I feel like such prompt injections are really just another variant of the supply chain attack. Instead of selecting for bitcoin afficionados, this one hits AI fans. This will be fashionable for a little while but if AI continues to gain mindshare it will eventually be project suicide (at least to the extent the project exists in any part to serve third parties) to pull tricks like this.
I'm not sure it's anything to fret about. Someone who has the ability to inject a prompt into your AI probably has the ability to run arbitrary code as your user. The prompt injection is the strictly less worrying part of the exposure you have.
the underlying root cause of most supply chain attacks in this era seems to be expecting something of value in exchange of nothing.

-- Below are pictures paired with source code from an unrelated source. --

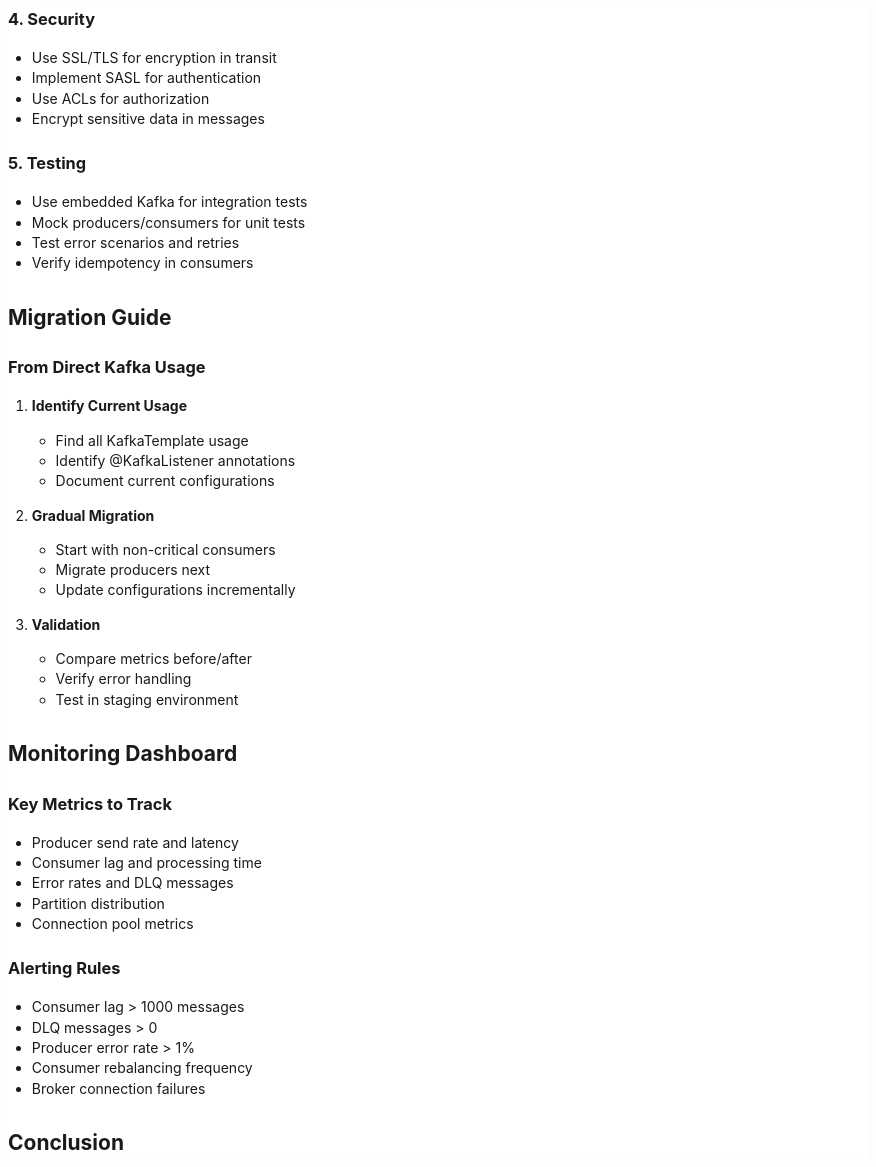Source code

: ### 4. Security
- Use SSL/TLS for encryption in transit
- Implement SASL for authentication
- Use ACLs for authorization
- Encrypt sensitive data in messages

### 5. Testing
- Use embedded Kafka for integration tests
- Mock producers/consumers for unit tests
- Test error scenarios and retries
- Verify idempotency in consumers

## Migration Guide

### From Direct Kafka Usage

1. **Identify Current Usage**
   - Find all KafkaTemplate usage
   - Identify @KafkaListener annotations
   - Document current configurations

2. **Gradual Migration**
   - Start with non-critical consumers
   - Migrate producers next
   - Update configurations incrementally

3. **Validation**
   - Compare metrics before/after
   - Verify error handling
   - Test in staging environment

## Monitoring Dashboard

### Key Metrics to Track
- Producer send rate and latency
- Consumer lag and processing time
- Error rates and DLQ messages
- Partition distribution
- Connection pool metrics

### Alerting Rules
- Consumer lag > 1000 messages
- DLQ messages > 0
- Producer error rate > 1%
- Consumer rebalancing frequency
- Broker connection failures

## Conclusion
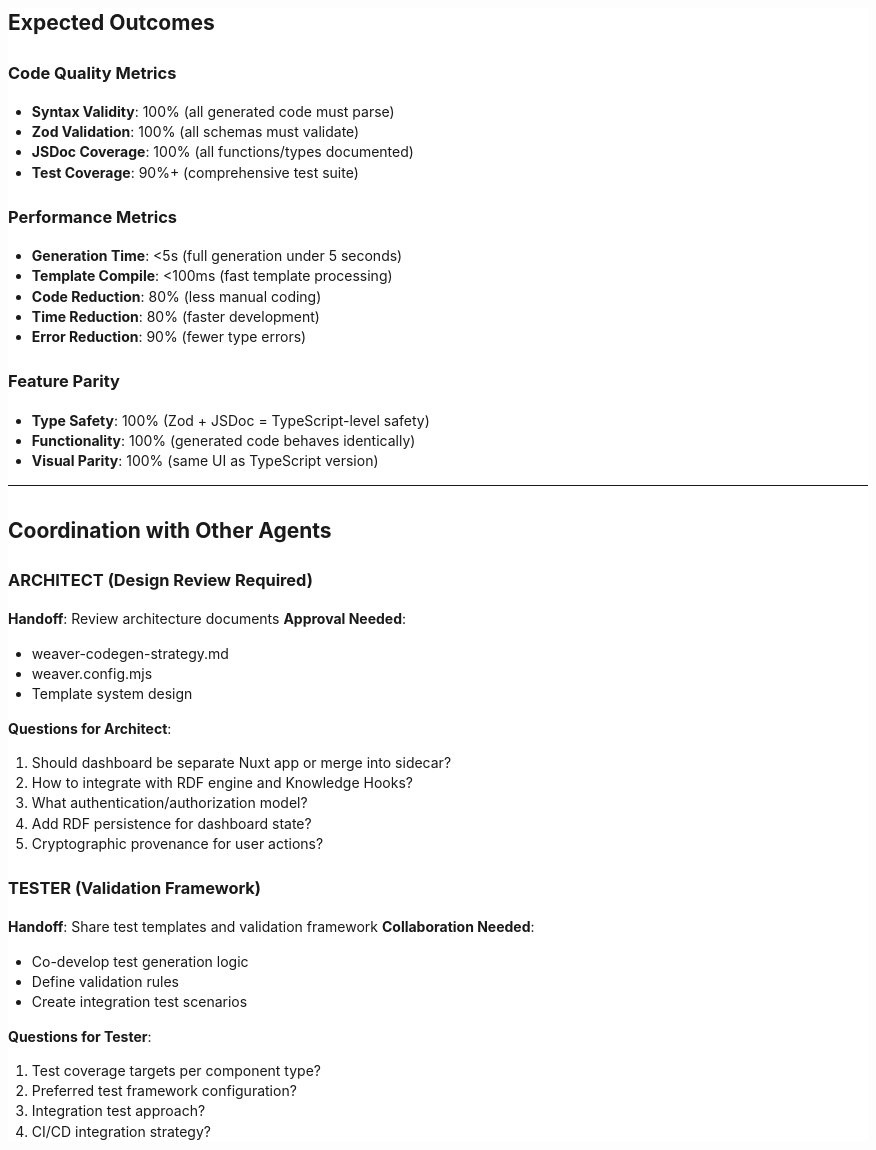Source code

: ## Expected Outcomes

### Code Quality Metrics
- **Syntax Validity**: 100% (all generated code must parse)
- **Zod Validation**: 100% (all schemas must validate)
- **JSDoc Coverage**: 100% (all functions/types documented)
- **Test Coverage**: 90%+ (comprehensive test suite)

### Performance Metrics
- **Generation Time**: <5s (full generation under 5 seconds)
- **Template Compile**: <100ms (fast template processing)
- **Code Reduction**: 80% (less manual coding)
- **Time Reduction**: 80% (faster development)
- **Error Reduction**: 90% (fewer type errors)

### Feature Parity
- **Type Safety**: 100% (Zod + JSDoc = TypeScript-level safety)
- **Functionality**: 100% (generated code behaves identically)
- **Visual Parity**: 100% (same UI as TypeScript version)

---

## Coordination with Other Agents

### ARCHITECT (Design Review Required)
**Handoff**: Review architecture documents
**Approval Needed**:
- weaver-codegen-strategy.md
- weaver.config.mjs
- Template system design

**Questions for Architect**:
1. Should dashboard be separate Nuxt app or merge into sidecar?
2. How to integrate with RDF engine and Knowledge Hooks?
3. What authentication/authorization model?
4. Add RDF persistence for dashboard state?
5. Cryptographic provenance for user actions?

### TESTER (Validation Framework)
**Handoff**: Share test templates and validation framework
**Collaboration Needed**:
- Co-develop test generation logic
- Define validation rules
- Create integration test scenarios

**Questions for Tester**:
1. Test coverage targets per component type?
2. Preferred test framework configuration?
3. Integration test approach?
4. CI/CD integration strategy?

Under such expectations some will volunteer to give value, but many more will volunteer to give something that looks like what you ask, but which extracts value instead.
I relate it to a recent poker strategy development which came from game theory, it turns out that you can play in an unexploitable manner, but it will usually result in ties, and lost time and money to rake, and theoretically any attempt to exploit another player, leaves you exploitable to another player. The classical example is rock paper scissors, unexploitable strategy is to play randomly with p=1/3 for each choice, however if one really wishes to win more often than their opponent, they have to guess, and if in that guessing they choose an option with 100% certainty, they become exploitable to someone choosing another option with 100% certainty.
In effect the very act of attempting to extract value from free software, is the very act that leaves one vulnerable to being extracted value from.
> it will eventually be project suicide to pull tricks like this
The only reason that the jqwik incident didn't blow up much outside of the tech sphere is because it is a relatively niche library and there wasn't damage. If something like React or numpy did the same thing and real code got deleted, chaos would ensue.
The author admitted there were personal and professional consequences in their blog post despite the small surface area.